Your task: Can you gather every line of the records that contains the string "dist"? Match case exactly.

Supplied material:
================

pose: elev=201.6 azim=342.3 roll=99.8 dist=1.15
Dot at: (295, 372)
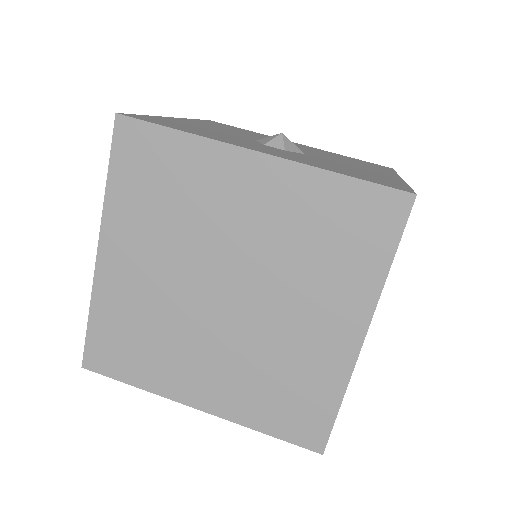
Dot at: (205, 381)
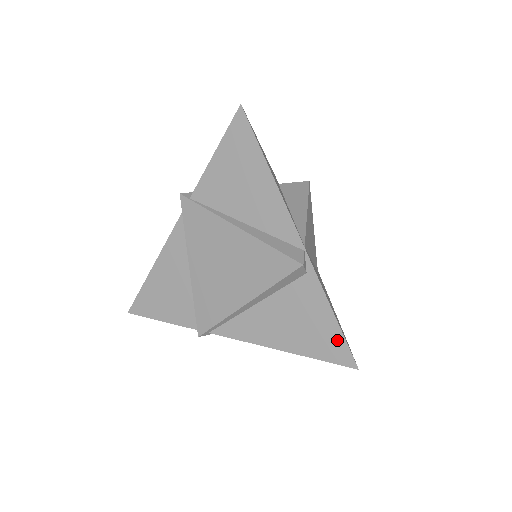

================

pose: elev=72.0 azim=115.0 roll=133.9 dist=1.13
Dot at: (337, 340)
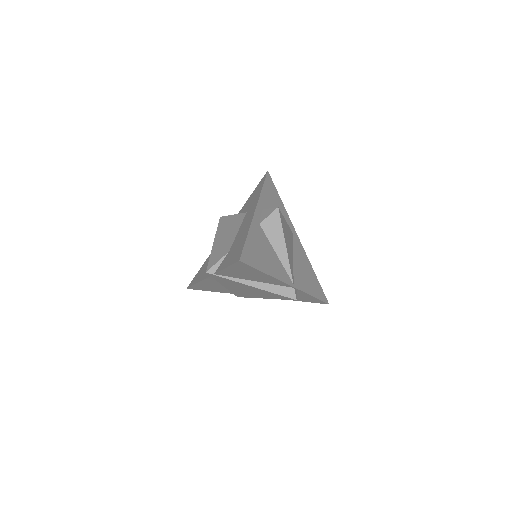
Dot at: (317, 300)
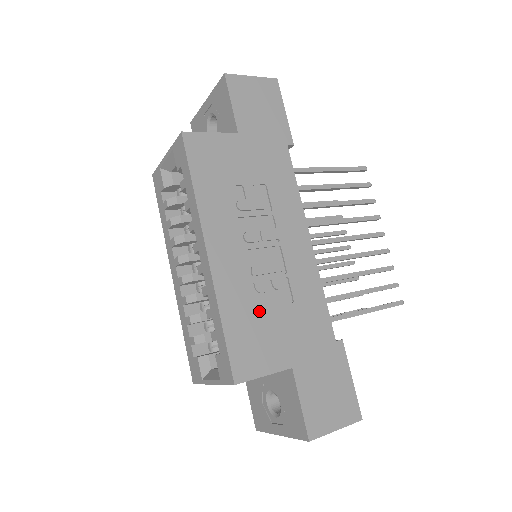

================

Output for this task:
pose: elev=201.6 azim=342.3 roll=99.8 dist=1.15
pose: elev=72.0 azim=115.0 roll=133.9 dist=1.13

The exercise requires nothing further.